> [Exercise requirements]:
A - According to the passage below, who endorsed the candidacy of Saint Vincent and the Grenadines?
B - In the passage below, rewrite the paragraph beginning "Our pragmatism affords us" as a short bulleted list that keeps its main facts.
C - List every distinct proper name that appears in the passage below, giving each one only once.

> [Passage]:
The need for more of that type of practical, principled pragmatism on the Security Council is self- evident. It is why the candidacy of Saint Vincent and the Grenadines has been endorsed by the States members of the Caribbean Community and why Saint Vincent and the Grenadines continues to call for reform of the membership of the Security Council to reflect modern realities and challenges.
Our pragmatism affords us the opportunity to see the world as it is, unencumbered by historical or ideological blinders. The United Nations, which justly counts States with populations as small as 10,000 people among its Members, somehow continues to remain blind to the 23 million residents of Taiwan. There is simply no principled basis to deny Taiwan the right to participate in the work of the specialized agencies of the United Nations.

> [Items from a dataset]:
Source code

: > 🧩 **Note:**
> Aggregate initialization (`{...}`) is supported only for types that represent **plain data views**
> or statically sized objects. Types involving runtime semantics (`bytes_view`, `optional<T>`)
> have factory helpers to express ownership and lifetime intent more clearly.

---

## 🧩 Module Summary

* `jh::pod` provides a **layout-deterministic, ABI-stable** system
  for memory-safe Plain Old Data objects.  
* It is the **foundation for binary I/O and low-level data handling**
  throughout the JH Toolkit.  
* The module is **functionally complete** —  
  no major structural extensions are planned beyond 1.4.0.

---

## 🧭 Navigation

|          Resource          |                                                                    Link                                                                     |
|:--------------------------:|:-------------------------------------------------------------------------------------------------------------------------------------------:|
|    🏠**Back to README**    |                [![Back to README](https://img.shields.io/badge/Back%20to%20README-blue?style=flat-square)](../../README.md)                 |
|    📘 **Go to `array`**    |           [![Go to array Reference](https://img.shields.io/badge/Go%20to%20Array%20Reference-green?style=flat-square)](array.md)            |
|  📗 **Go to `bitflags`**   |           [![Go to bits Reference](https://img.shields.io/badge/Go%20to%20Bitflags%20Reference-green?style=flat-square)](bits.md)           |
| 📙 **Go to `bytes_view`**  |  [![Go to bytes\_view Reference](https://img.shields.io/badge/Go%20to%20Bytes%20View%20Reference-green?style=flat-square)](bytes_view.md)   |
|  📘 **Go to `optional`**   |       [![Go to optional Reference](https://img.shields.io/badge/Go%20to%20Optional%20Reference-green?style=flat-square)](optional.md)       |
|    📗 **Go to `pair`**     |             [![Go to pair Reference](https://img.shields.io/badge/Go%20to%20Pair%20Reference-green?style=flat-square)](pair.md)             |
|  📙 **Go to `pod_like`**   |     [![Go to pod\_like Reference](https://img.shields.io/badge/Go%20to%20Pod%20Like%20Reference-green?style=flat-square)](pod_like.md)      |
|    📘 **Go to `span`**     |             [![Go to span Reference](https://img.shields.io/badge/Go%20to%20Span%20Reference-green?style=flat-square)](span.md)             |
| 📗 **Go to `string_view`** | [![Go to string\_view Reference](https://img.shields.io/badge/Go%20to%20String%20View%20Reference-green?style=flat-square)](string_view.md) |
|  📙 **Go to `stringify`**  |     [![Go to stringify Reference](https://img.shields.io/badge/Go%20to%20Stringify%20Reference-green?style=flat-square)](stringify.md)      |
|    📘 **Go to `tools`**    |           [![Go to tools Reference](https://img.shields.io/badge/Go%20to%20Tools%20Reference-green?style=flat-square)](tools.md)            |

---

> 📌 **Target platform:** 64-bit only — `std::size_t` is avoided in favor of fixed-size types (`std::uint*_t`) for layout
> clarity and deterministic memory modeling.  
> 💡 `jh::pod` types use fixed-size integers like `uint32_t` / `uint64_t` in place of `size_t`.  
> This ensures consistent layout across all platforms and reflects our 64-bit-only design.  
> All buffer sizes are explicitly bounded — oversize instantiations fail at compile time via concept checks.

> [Solutions in order]:
A - The States members of the Caribbean Community endorsed it.

B -
- Pragmatism lets the speakers see the world as it is, without historical or ideological blinders.
- The United Nations counts States with populations as small as 10,000 people among its Members, yet remains blind to Taiwan's 23 million residents.
- There is no principled basis for denying Taiwan the right to participate in the work of the United Nations specialized agencies.

C -
- Security Council
- Saint Vincent and the Grenadines
- Caribbean Community
- United Nations
- Taiwan